I have tried textread, fscanf and a few other matlab commands, but the result is that they all read each row in decimal format and create a 840946x1 array. I want to create a 840946x125 matrix to compute a column wise sum.
You can use textread to do it. Just read strings and later process them with sscanf, one digit at a time
A = textread('data.txt', '%s');
ncols = size(A, 1);
nrows = size(A{1}, 2);
A = reshape(sscanf([A{:}], '%1d'), nrows, ncols);
Note that now A is transposed, i.e. you have 125 rows.
The column-wise sum is then computed simply by
colsum = sum(A);
Here's a slightly hack-ish approach:
A = textread('data.txt', '%s');
colsum = sum(cat(1,A{:})-'0')
Breakdown:
textread will read each line of 0's and 1's as a single string.

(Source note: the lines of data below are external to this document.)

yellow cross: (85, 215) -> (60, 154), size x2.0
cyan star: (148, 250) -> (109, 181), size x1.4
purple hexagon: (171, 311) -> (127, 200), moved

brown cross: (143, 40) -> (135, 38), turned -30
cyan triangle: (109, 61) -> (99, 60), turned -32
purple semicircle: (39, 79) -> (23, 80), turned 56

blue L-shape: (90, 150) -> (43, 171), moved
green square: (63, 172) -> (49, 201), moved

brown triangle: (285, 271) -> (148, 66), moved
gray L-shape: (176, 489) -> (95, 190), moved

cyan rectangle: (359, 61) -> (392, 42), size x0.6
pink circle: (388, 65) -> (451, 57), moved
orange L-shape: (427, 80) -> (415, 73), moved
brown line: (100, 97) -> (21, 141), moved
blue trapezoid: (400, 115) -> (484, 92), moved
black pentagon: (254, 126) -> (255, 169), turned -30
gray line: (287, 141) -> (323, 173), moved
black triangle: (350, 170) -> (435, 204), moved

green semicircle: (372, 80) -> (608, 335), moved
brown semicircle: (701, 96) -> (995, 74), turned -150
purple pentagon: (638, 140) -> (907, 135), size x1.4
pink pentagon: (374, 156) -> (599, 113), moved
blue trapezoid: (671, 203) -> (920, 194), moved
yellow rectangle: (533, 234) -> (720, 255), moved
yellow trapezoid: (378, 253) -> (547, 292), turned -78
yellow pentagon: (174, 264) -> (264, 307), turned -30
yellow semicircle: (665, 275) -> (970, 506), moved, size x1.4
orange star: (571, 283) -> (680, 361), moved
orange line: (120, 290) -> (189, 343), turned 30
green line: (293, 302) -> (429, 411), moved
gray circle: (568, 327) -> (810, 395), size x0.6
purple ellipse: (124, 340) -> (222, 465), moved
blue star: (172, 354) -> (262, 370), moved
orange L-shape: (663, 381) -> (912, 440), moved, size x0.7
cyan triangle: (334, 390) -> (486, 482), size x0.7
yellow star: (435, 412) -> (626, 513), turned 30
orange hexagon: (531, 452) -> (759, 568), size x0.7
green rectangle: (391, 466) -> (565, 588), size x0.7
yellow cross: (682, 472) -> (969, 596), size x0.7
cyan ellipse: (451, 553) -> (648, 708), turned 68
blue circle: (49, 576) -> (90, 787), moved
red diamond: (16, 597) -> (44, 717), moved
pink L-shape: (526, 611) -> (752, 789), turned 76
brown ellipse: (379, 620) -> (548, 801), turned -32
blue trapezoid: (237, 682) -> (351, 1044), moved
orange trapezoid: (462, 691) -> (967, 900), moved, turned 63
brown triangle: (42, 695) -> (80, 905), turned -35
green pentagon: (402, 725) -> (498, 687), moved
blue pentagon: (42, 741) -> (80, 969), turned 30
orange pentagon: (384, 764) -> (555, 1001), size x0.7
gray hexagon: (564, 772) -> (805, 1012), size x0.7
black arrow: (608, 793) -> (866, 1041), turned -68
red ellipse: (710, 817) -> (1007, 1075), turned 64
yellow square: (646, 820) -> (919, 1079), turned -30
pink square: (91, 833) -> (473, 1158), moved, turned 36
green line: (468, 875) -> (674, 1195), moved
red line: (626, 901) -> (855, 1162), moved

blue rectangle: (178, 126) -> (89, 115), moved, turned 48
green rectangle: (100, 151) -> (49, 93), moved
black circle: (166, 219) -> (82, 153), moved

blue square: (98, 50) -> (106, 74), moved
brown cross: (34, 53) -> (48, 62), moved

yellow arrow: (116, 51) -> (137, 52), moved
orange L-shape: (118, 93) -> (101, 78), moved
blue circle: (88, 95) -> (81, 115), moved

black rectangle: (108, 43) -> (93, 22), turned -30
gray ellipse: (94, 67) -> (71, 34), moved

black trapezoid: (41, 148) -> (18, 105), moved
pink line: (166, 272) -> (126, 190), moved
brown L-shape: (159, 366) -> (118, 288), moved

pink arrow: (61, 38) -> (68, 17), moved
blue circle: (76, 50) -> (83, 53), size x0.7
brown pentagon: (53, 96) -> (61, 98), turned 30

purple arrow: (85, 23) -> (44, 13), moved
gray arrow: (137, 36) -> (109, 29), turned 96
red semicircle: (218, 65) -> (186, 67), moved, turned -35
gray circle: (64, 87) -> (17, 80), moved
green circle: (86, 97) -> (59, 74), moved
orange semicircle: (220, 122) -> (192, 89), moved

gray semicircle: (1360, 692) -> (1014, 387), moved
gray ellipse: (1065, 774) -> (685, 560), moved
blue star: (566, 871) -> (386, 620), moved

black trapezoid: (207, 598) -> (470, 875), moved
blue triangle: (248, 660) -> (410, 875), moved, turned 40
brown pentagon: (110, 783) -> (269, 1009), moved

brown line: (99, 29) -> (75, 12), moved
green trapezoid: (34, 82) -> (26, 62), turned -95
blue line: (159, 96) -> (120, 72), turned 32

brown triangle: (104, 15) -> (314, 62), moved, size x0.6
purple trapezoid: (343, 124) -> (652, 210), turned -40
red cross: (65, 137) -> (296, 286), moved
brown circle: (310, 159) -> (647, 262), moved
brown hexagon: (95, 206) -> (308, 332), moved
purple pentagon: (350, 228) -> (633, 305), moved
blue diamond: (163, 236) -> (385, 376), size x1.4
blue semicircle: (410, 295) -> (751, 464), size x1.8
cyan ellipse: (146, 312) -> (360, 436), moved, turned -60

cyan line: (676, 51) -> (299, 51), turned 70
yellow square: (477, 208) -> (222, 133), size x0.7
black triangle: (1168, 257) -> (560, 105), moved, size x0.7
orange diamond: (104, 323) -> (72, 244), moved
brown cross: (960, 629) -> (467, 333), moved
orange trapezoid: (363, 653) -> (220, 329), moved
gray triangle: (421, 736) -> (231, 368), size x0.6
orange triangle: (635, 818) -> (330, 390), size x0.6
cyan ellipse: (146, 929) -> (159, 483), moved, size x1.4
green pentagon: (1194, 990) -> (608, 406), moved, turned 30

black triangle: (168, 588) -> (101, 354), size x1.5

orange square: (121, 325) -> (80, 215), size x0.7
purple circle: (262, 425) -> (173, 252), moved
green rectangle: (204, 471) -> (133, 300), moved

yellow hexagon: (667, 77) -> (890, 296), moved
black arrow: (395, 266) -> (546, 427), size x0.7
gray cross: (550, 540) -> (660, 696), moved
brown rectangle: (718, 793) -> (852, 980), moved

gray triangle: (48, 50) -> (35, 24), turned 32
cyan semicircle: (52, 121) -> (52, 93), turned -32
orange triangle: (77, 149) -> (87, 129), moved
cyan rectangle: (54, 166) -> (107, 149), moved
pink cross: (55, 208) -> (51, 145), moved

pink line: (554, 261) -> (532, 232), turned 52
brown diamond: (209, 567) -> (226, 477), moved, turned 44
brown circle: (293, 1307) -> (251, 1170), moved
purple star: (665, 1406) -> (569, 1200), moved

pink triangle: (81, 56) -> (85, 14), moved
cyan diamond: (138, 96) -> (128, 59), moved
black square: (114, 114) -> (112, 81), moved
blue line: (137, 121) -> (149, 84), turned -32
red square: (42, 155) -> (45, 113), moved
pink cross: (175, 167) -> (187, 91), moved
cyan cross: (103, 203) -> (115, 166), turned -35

A will therefore be a cell-string, with each element equal to a string of length 125.
cat(1,A{:}) will concatenate the cell string into a "normal" Matlab character array of size 840946-by-125.
Subtracting the ASCII-value '0' from any character array consisting of 0's and 1's will return their numeric representation. For example, 'a'-0 = 97, the ASCII-value for lower-case 'a'.
sum will finally sum over the columns of this array.